Exercise set ::
- a) In the article on dog-to-dog aggression, what does the writer do once their dog begins to get stressed while meeting a new dog?
- b) Pick up the article on dog-to-dog aggression after its last sentence and keep writing it in the same voice.

Top of Passage to read

Dog to Dog Aggression –
Why and How to Stop It

When dealing with dog-to-dog aggression, it is important to listen to our dog.

There are many reasons why a dog may act aggressively toward another.

  • He may be afraid.
  • He may be stressed because his space is being violated.
  • He may feel the need to dominate.
  • He may be protective of us.
  • He may be very curious.
  • He may just be over-excited.

Sometimes, what we perceive to be aggression may be the result of hyper energy, eagerness, or natural inquisitiveness. Therefore, in dog-to-dog aggression cases, it is important to understand what our dog is feeling, and what he is trying to say.

When my dog meets a new dog, I observe both of them carefully. As soon as my dog starts to get stressed, I step in and interrupt before the situation escalates.

For dog aggression issues, it is best to take a dog’s age, health, temperament, and preferences into account, while coming up with appropriate solutions.

Dog-to-Dog Aggression Tip 1

Be calm and decisive.

Dogs are very sensitive to what their human is feeling. My dog picks up on my emotions and reflects them, except with much more intensity. Sometimes, I am not even conscious of feeling nervous or stressed, but my dog notices it and starts to act up. Once I consciously calm myself down, his behavior also improves.

Bottom of Passage to read
Top of Material shown

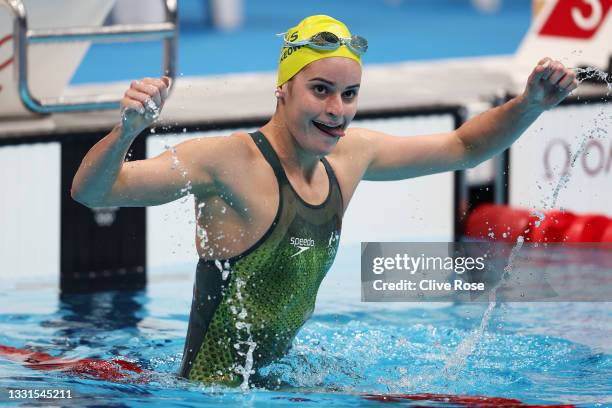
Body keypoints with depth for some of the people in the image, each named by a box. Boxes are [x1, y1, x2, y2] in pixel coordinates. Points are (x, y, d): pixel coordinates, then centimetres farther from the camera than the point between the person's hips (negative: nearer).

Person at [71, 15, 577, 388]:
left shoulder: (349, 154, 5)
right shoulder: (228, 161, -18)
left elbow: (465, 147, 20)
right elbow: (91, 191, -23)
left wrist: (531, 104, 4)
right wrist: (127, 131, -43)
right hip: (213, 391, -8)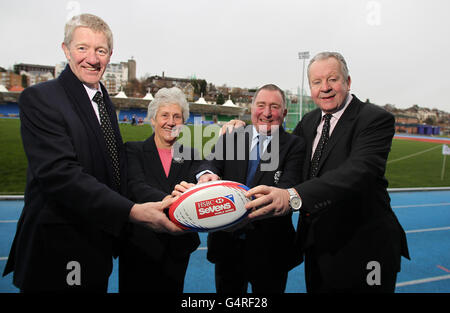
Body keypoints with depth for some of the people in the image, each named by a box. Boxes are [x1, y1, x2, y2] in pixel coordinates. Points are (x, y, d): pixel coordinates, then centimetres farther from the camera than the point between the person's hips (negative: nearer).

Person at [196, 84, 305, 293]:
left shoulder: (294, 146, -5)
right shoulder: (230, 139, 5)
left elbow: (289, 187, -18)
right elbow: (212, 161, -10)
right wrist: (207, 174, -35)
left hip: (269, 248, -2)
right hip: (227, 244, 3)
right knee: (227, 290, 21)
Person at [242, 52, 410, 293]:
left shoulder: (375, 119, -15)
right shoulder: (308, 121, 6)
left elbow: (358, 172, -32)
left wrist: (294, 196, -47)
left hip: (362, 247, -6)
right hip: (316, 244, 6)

Bottom of Material shown
Top of Material shown

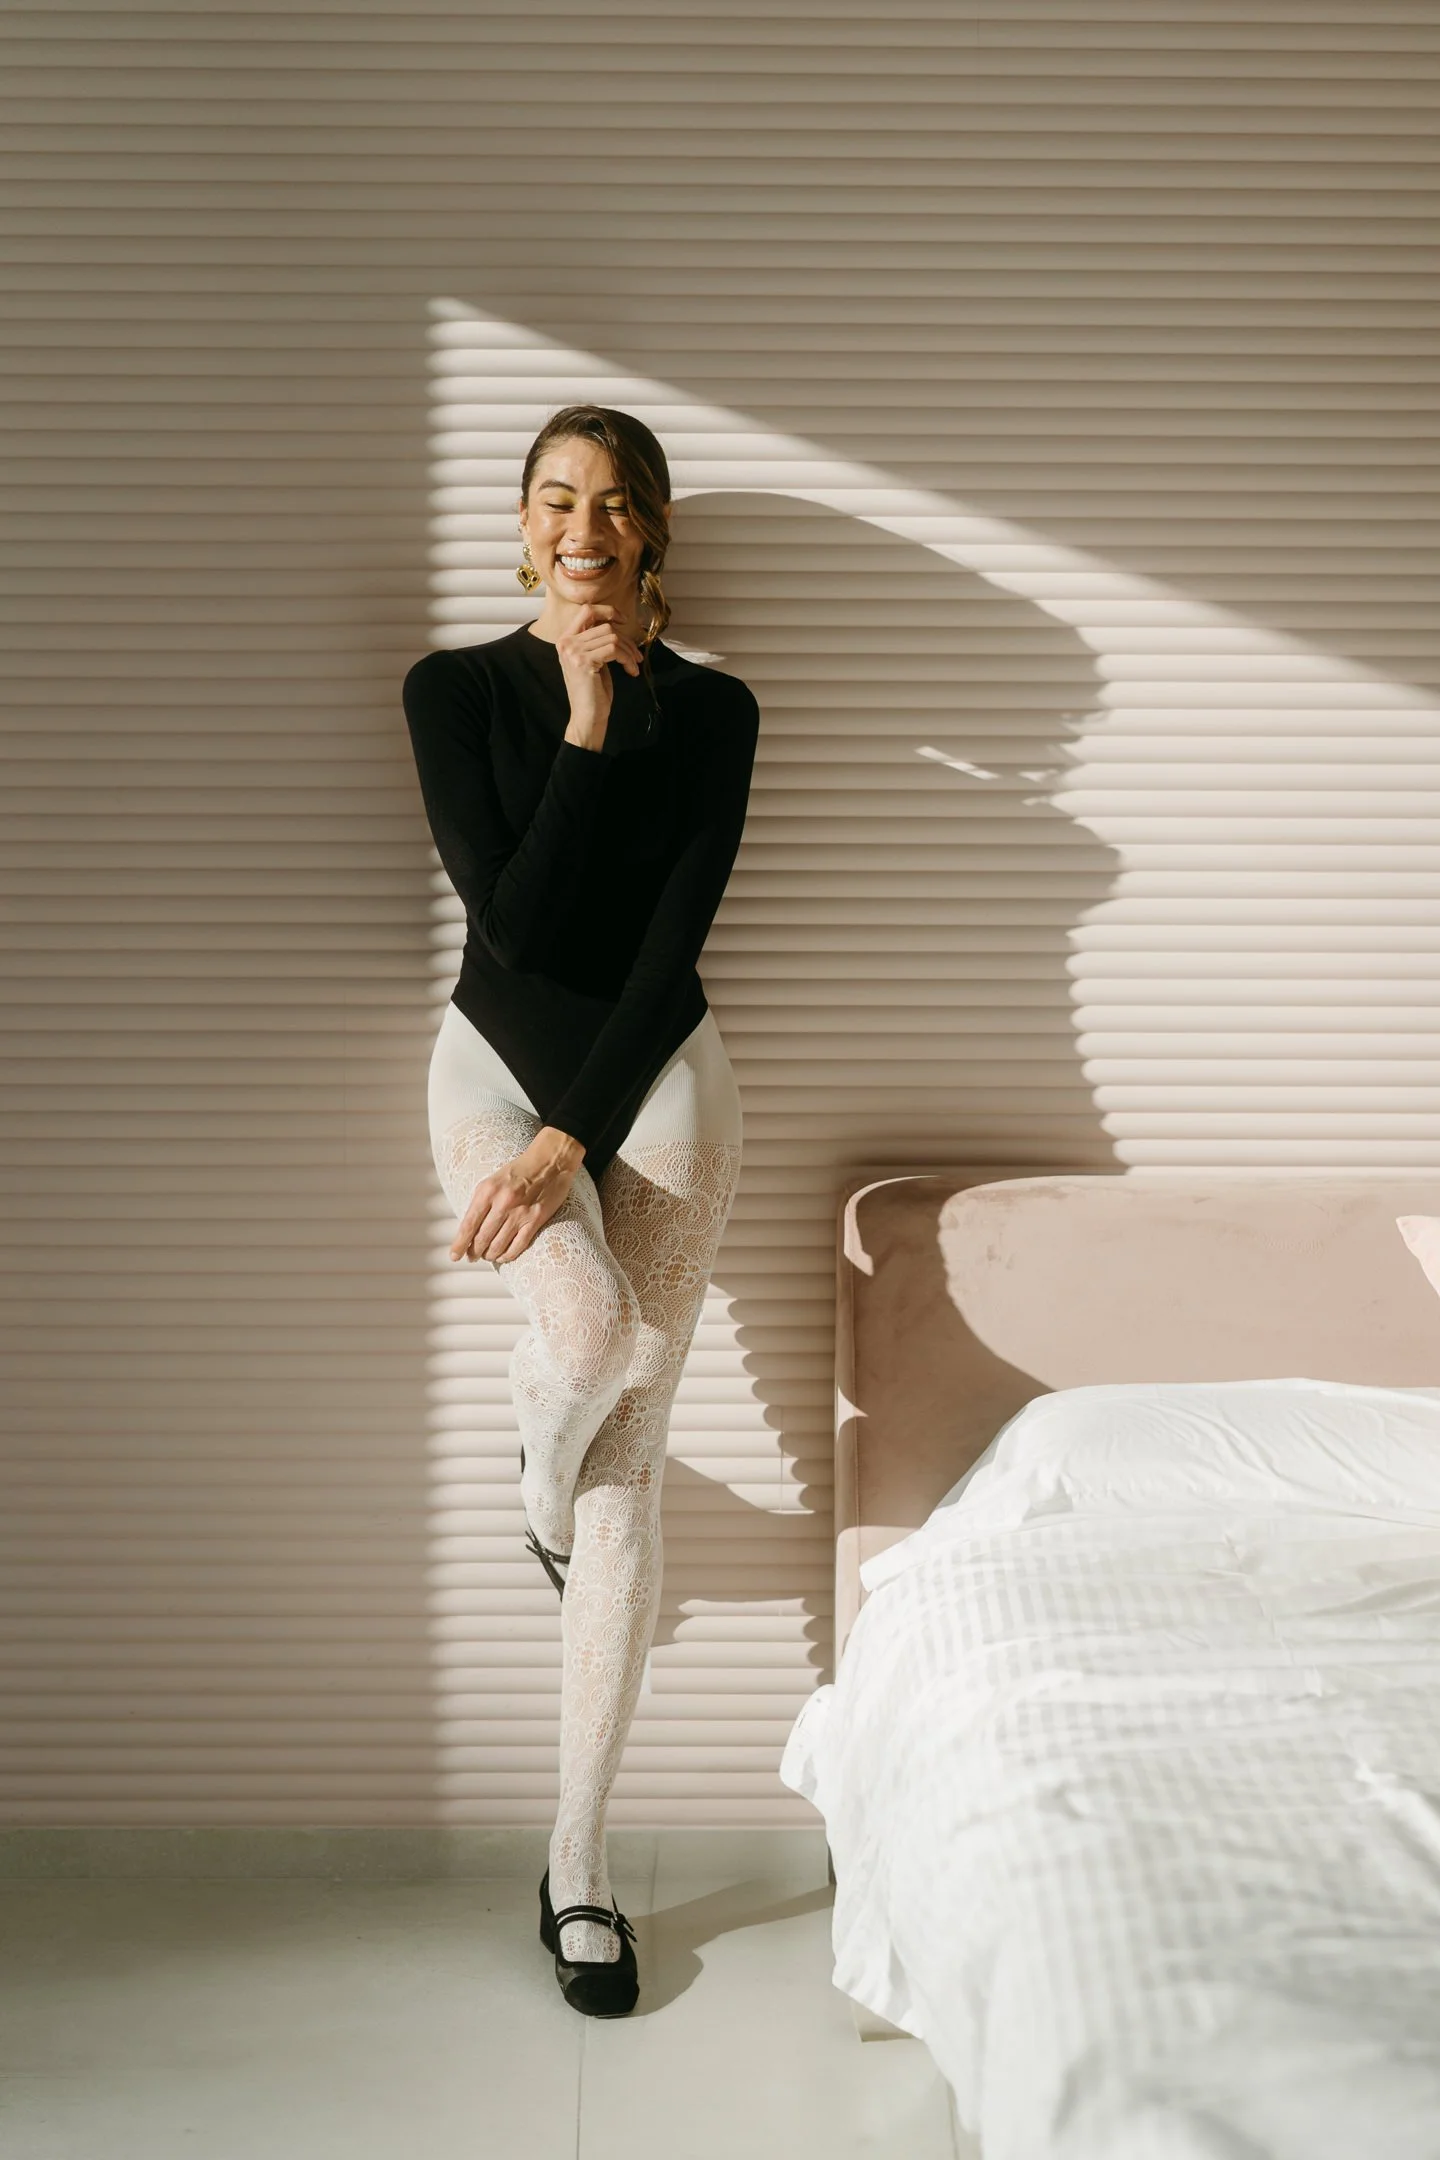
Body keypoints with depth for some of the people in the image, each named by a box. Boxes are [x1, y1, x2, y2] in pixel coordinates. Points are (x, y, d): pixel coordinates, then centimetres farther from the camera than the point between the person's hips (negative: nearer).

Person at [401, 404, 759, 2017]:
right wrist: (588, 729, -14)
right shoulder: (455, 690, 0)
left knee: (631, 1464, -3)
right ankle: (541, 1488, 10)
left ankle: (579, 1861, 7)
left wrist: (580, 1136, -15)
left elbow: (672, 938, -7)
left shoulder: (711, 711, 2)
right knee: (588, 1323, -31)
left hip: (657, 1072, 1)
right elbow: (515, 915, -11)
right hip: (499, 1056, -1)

Bottom of Material shown

Responses by task ::
- a) The writer steps in and interrupts before the situation escalates.

- b)
A common mistake when meeting other dogs is to tense up, and get fearful of what our dog may do. If we are afraid, our dog will pick up on that fearful energy, and that will likely trigger an aggressive reaction.

Be careful not to put undue or continuous tension on the leash. Also, do not pull the dog straight back, as that will likely cause a lunge forward response. To remove my dog, I pull him to the side and quickly walk him past the other dog.

Dog-to-Dog Aggression Tip 2


Ignore, Ignore, Ignore – Teach our dog avoidance.

When I see another dog, I usually just ignore him and move along.

I have found that avoidance is most effective when I avert my eyes from both dog, as well as owner. I keep my eyes forward, and keep walking at a natural pace. In this way, my dog learns that when we see other dogs, we avoid rather than confront.

Be careful not to crowd our dog while walking. If he feels trapped between us and the other dog, he may think he has no choice but to react aggressively. Do not stand still while trying to tug our dog away. Move away, and he will come along with us. At the same time, we are creating space so that he will not feel trapped.

I do not let my dog obsess or stare intensely at other dogs. Sometimes, my Shiba Inu will drop into a stalking-down-position, stare, and wait for the other dog to pass. Some people think that he is such a good boy for doing a Down, when other dogs are coming toward him, but he is actually just waiting to pounce.

Do not allow this bad behavior, do not let our dog practice it, do not even let him think about it. Just move him along, and ignore. If the other dog is somehow blocking us (e.g. if the owner is unable to control his dog), then walk away in a different direction. Do not stare the other dog down and do not confront him, either through posture or by physically engaging him.

Challenging unknown dogs is a good way to get bitten.

Dog-to-Dog Aggression Tip 3


Create space or block the other dog.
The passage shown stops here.